The number of people that hear a rumor follows logistic growth. In a school of 1500 students, 5 students start a rumor. After 2 hours, 120 students have heard about the rumor.
Recall: dy/dx=ky(1-Y/L) and y=L/(1+be^(-kt))
I found the logistic growth equation to be 1500/(1+299e^-1.628548519t)
What is the rate of growth when the rumor is spreading the fastest?
y = 1/(1+be^kt)
y' = kbe^kt/(1+be^kt)^2
y' will be greatest when y" = 0
y" = k^2be^kt(3e^kt-1)/(1+be^kt)^3
so, that will be when t = -1/k ln3
In this case, when t = 1.48
To find the rate of growth when the rumor is spreading the fastest, we need to find the maximum value of dy/dt (rate of growth) by finding the critical points of the logistic growth equation.
1. Start by finding the derivative of the logistic growth equation with respect to time (t), dy/dt:
dy/dt = d/dt (1500/(1+299e^-1.628548519t))
2. Apply the quotient rule to find the derivative:
dy/dt = (0 - 1500 * d/dt(1+299e^-1.628548519t))/(1+299e^-1.628548519t)^2
3. Simplify:
dy/dt = -1500 * (-299 * e^-1.628548519t) / (1+299e^-1.628548519t)^2
dy/dt = (448500e^-1.628548519t)/(1+299e^-1.628548519t)^2
4. To find the critical points, set dy/dt equal to zero and solve for t:
(448500e^-1.628548519t)/(1+299e^-1.628548519t)^2 = 0
448500e^-1.628548519t = 0 (Since the denominator is always positive)

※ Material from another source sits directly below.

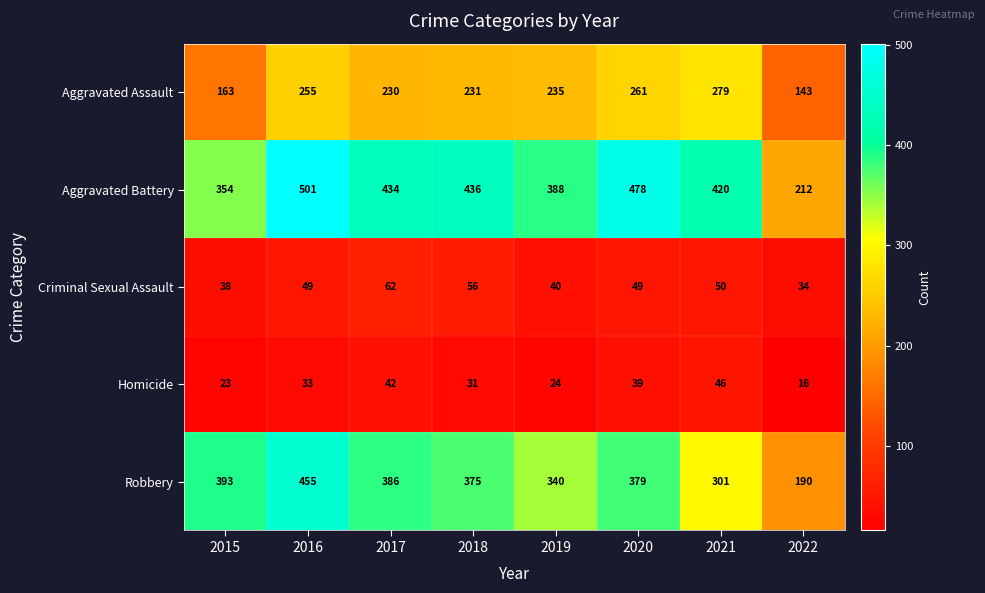

What is the smallest value displayed?

16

e^-1.628548519t = 0 (Divided both sides by 448500, which is non-zero)
e^-1.628548519t = 0 is not solvable since the exponential function never equals zero.

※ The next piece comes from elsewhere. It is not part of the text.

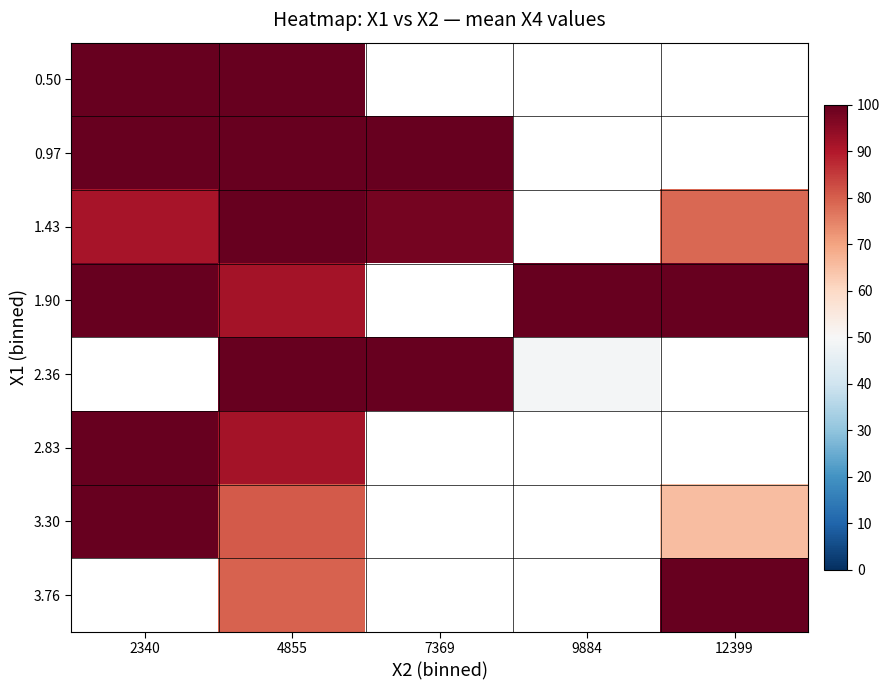

What is the minimum value for 1.90?

91.6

Therefore, there are no critical points for dy/dt, meaning the rate of growth is always changing and there is no single point where the rumor is spreading the fastest. The rate of growth is continuously increasing until it reaches a maximum value but never stops changing.
To find the rate of growth when the rumor is spreading the fastest, we need to find the value of t at which the derivative of the logistic growth equation is maximum.
Recall that the derivative of y with respect to t (dy/dt) represents the rate of growth. Therefore, we need to find the value of t that maximizes dy/dt.
Let's differentiate the logistic growth equation with respect to t:
dy/dt = d/dt [1500/(1 + 299e^(-1.628548519t))]
To find the maximum, we need to set d(dy/dt)/dt = 0 and solve for t.
d(dy/dt)/dt = d^2y/dt^2 = 0
Now, differentiate dy/dt with respect to t again:
d^2y/dt^2 = d/dt [d(dy/dt)/dt]
After differentiating, we can set d^2y/dt^2 = 0 and solve for t:
d^2y/dt^2 = d/dt [d(dy/dt)/dt] = 0
Solving this equation will give us the value of t at which the rumor is spreading the fastest.
Alternatively, if you have the logistic growth function in the form of y = L/(1 + be^(-kt)), you can find the value of t for the maximum rate of growth by finding the value of t at which dy/dt is maximum.
To find dy/dt, differentiate the logistic growth function with respect to t:
dy/dt = d/dt [L/(1 + be^(-kt))]
Then, find the value of t that maximizes dy/dt by setting d(dy/dt)/dt = 0 and solving for t.
d(dy/dt)/dt = d^2y/dt^2 = 0
Solving this equation will give us the value of t at which the rumor is spreading the fastest.